When management is awful, fragmentation like centralising is no solution.
Few management issues are clear-cut. But one fundamental matter shouldn't be at all ambiguous. Either scale has economies, or it hasn't. Believers in the bigger-is-better formula could allow that, beyond a certain point, the disadvantages of size outweigh its advantages. The small-is-beautiful brigade, however, would always pitch that point far lower - thinking in hundreds where the rival school thinks in thousands, or hundreds of them.
Fragmentation has no fears for these advocates - nor, apparently, for the Major privatisers. British Rail is already being carved into two dozen passenger franchises, operating their services on railroads run by Railtrack, which will itself be split into 10 geographical zones. Their managers, to quote the Financial Times, 'will be given a high degree of devolved power to run their businesses', aiming at quarterly targets set by HQ, 'with financial rewards geared to the degree of success'.
Devolution and incentives are the nub of the fragmentation theory - one even older than Management Today, which was probably the first to call for splitting up to achieve clear visibility. Fragmentation theorists, though, go much further. They have the recipe for universal success. Break down the organisation, any organisation, into discrete components, place each component in the care of a dedicated single manager, hold said manager entirely responsible for the success or failure of this devolved enterprise, and reward or remove the leader accordingly. In the 1960s this was called giving a man 'a business like his own'. Success was scant.
Lou Gerstner, the new man wrestling with the formidable difficulties of IBM, explained why in an interview with Fortune: 'I don't think getting the economics right in a business is necessarily the same thing as decentralisation. There is a misconception that small is always more beautiful than big. Just fragmenting an organisation does not create conditions sufficient for success.' If it did, of course, small to medium-sized firms would always excel the large: but they don't.

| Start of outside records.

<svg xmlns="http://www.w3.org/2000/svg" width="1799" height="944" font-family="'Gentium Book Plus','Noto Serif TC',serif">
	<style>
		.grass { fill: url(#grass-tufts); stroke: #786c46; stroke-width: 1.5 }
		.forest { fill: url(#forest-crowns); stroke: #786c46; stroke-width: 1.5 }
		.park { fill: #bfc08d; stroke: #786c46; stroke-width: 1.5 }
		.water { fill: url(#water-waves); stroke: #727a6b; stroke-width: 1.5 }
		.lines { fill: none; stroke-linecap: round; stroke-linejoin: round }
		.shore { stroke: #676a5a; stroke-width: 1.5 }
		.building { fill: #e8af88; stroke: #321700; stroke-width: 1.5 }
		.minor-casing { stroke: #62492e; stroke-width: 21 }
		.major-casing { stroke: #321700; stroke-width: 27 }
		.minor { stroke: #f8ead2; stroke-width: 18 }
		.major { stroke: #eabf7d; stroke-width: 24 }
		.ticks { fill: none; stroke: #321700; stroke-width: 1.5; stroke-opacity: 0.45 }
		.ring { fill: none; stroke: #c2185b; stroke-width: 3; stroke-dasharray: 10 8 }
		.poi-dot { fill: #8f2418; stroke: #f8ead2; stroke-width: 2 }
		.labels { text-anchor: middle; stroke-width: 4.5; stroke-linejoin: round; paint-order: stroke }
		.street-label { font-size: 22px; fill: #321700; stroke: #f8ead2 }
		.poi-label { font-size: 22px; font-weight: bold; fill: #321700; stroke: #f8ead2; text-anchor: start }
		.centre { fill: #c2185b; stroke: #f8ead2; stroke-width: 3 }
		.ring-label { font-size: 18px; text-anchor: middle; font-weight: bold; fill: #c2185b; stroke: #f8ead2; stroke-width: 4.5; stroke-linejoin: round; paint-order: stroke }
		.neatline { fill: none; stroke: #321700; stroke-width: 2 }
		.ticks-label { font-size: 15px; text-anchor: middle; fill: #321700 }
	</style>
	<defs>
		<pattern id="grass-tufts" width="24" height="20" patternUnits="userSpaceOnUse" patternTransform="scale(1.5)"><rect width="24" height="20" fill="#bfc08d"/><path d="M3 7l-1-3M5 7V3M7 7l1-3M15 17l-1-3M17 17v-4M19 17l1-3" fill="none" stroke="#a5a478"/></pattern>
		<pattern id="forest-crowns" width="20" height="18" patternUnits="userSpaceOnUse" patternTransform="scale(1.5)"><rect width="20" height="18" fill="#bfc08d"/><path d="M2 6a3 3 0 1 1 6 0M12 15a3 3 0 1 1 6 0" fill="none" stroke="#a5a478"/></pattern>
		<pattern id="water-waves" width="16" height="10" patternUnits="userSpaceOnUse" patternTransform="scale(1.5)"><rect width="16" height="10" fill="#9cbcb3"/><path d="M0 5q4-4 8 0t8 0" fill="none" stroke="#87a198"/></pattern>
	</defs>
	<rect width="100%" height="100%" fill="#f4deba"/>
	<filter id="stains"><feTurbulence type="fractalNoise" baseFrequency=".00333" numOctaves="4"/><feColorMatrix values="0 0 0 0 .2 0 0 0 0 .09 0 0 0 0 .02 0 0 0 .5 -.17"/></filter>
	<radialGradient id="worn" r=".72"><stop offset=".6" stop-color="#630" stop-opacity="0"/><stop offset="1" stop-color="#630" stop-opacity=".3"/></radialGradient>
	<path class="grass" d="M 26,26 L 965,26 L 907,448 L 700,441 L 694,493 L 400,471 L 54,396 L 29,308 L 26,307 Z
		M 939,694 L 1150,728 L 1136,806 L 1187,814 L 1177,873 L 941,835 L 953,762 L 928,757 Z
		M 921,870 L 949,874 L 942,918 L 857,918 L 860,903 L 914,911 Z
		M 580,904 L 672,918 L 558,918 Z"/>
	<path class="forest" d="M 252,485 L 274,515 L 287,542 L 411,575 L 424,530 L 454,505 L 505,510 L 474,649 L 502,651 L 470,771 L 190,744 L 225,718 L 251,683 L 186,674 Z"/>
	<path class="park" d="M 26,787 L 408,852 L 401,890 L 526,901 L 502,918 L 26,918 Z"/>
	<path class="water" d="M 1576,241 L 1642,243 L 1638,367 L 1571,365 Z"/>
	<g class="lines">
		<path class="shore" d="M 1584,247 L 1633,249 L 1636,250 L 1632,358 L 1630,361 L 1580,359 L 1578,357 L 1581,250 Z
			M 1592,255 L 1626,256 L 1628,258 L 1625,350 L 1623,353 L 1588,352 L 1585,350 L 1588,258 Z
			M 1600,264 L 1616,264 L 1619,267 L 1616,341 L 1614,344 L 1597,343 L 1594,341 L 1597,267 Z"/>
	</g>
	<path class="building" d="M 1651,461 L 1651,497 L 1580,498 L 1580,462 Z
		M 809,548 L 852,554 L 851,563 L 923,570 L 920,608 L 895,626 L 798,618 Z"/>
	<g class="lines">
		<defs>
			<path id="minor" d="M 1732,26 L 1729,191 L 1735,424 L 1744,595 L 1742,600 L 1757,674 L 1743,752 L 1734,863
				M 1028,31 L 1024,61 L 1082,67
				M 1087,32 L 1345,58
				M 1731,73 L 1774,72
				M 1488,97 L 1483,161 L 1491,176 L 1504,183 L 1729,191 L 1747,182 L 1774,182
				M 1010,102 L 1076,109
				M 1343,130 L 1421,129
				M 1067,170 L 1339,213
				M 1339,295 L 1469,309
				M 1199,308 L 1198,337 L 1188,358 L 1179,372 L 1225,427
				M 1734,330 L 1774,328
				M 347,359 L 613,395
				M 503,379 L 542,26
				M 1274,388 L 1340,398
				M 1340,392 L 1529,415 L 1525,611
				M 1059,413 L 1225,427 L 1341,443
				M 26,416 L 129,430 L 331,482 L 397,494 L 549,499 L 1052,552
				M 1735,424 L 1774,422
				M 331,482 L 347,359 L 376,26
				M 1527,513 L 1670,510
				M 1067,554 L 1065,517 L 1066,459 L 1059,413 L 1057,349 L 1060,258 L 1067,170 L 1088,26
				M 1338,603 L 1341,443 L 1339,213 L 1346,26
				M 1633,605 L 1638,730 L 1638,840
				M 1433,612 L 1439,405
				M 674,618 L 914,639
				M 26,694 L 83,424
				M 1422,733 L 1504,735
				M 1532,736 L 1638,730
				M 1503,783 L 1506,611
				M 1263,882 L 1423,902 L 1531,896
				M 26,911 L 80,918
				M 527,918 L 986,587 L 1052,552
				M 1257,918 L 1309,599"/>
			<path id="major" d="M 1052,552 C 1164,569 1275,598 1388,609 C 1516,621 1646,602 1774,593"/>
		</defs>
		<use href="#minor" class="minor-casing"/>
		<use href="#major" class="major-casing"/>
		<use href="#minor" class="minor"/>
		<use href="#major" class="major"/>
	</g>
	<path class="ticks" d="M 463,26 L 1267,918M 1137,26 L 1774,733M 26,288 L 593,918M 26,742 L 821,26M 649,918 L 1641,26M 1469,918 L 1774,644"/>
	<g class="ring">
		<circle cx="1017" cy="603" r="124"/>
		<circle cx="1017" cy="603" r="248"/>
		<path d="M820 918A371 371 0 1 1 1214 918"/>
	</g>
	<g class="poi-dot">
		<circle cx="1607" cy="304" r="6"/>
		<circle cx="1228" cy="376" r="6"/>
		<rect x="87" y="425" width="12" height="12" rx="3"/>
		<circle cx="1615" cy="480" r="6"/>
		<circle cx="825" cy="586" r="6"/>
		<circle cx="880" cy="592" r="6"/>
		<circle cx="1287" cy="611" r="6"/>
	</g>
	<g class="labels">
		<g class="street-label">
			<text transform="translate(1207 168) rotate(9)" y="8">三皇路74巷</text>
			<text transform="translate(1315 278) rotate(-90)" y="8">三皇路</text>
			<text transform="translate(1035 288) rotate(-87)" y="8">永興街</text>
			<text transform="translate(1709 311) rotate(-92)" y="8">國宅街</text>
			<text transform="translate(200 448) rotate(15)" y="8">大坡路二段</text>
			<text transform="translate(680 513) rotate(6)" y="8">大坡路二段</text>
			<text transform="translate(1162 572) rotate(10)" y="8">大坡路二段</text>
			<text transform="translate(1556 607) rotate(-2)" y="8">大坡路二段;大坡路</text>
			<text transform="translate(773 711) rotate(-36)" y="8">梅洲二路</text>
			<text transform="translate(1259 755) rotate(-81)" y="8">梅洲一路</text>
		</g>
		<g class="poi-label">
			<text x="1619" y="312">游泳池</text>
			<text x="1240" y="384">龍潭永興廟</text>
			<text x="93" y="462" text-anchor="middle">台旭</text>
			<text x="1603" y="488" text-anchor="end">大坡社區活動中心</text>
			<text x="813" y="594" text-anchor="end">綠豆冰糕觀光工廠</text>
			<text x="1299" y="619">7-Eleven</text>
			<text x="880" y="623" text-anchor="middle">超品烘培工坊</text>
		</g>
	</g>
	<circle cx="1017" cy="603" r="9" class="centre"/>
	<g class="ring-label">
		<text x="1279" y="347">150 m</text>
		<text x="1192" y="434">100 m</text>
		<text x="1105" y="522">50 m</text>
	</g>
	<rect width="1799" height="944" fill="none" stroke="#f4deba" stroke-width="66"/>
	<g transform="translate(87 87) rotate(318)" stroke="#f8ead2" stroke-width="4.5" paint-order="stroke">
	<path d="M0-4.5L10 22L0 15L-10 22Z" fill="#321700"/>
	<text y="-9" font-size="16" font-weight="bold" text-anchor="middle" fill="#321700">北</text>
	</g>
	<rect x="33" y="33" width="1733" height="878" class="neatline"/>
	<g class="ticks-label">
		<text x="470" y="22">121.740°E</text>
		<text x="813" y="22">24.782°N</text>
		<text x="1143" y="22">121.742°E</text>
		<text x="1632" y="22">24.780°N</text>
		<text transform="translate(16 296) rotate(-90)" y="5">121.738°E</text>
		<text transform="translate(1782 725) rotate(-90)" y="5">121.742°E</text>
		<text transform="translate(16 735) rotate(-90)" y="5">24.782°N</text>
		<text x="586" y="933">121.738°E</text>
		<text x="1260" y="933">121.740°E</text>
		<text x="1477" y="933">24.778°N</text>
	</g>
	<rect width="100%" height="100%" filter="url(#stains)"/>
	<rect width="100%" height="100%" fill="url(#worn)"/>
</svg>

In fact, any solution attempted at IBM will tend towards fragmenting the monolith - simply because its markets have fragmented, thus greatly altering the economics of the business. That is why one of the few remaining mainframe competitors, Unisys, is making two huge businesses (consulting services and open systems) more autonomous, 'trying to achieve the advantages specialised companies have', according to chairman James Unruh, 'without losing the advantages of economy of scale and the breadth of market of large companies'.
Never sneer at scale advantages. The planned building society merger between Leeds Permanent and National and Provincial will eliminate 149 branches and 1,600 staff. No theoretical or practical gains in managerial zest, speed of response, faster communication, or any other supposed benefit of smallness, could match those economies. Equally, any efficiency gains made through devolution on the rails look certain to be swamped by the diseconomies of fragmenting services that would otherwise be central. In fact, while the theorists have increasingly favoured fragmentation, the practitioners have found amalgamation much more attractive. Unisys, after all, put itself together (with the mainframe merger of Burroughs and Sperry) before starting to take itself apart. Though many mergers have disappointed - Unisys made huge losses for four years - that doesn't disprove the principle: other things being equal, the larger the turnover, the greater the economic leverage.
What other things must be equal? First, if overheads are allowed to rise in step with turnover, that defeats the object of the exercise - which is to push more revenue through the same pipeline. Second, companions in misery are no happier for being larger: the Unisys components were about to pass from decades of domination by IBM to years of agony adjusting to a post-mainframe world. Third, turnover must be reasonably non-diverse so that costs can genuinely be shared.
Diversity versus concentration is another fundamental issue that looks clear-cut - but isn't. The totally homogeneous, one-product company looks vulnerable: strategic diversification is the answer. But Coca-Cola rightly sold off its only major by-blow, Columbia Pictures, and has enjoyed an unprecedented run of mega-brand success. Royal Dutch-Shell has managed its homogeneous oil business with conspicuous, consistent excellence: but has recently fallen, yet again, into the chemical soup. Diversified, conglomerate groups offer no economies and no managerial certainties: yet their basic principle is fragmentation.
Each unit is supposed to have the 'high degree of devolved power to run their businesses', reported above, that Robert Horton (whose previous company, BP, was equally flat-footed outside oil) plans to achieve at Railtrack: quarterly targets set by HQ are the method that Harold Geneen made part of the exploded conglomerate legend of ITT: 'financial rewards geared to the degree of success' are meant to make head office supervision a breeze, almost superfluous.
The reality is that divisions are just as prone to strategic and tactical error, and to inertia, as separate companies. Central managements that like to back-seat drive and second-guess will always find excuses to do so - and often necessity will have the same centralising result. Gerstner is right. Fragmentation, like centralising, offers no management solution - other than visibility. The viability or otherwise (mostly otherwise) of each BR fragment will be much clearer. But that will do nothing per se to improve awful economics - or awful management.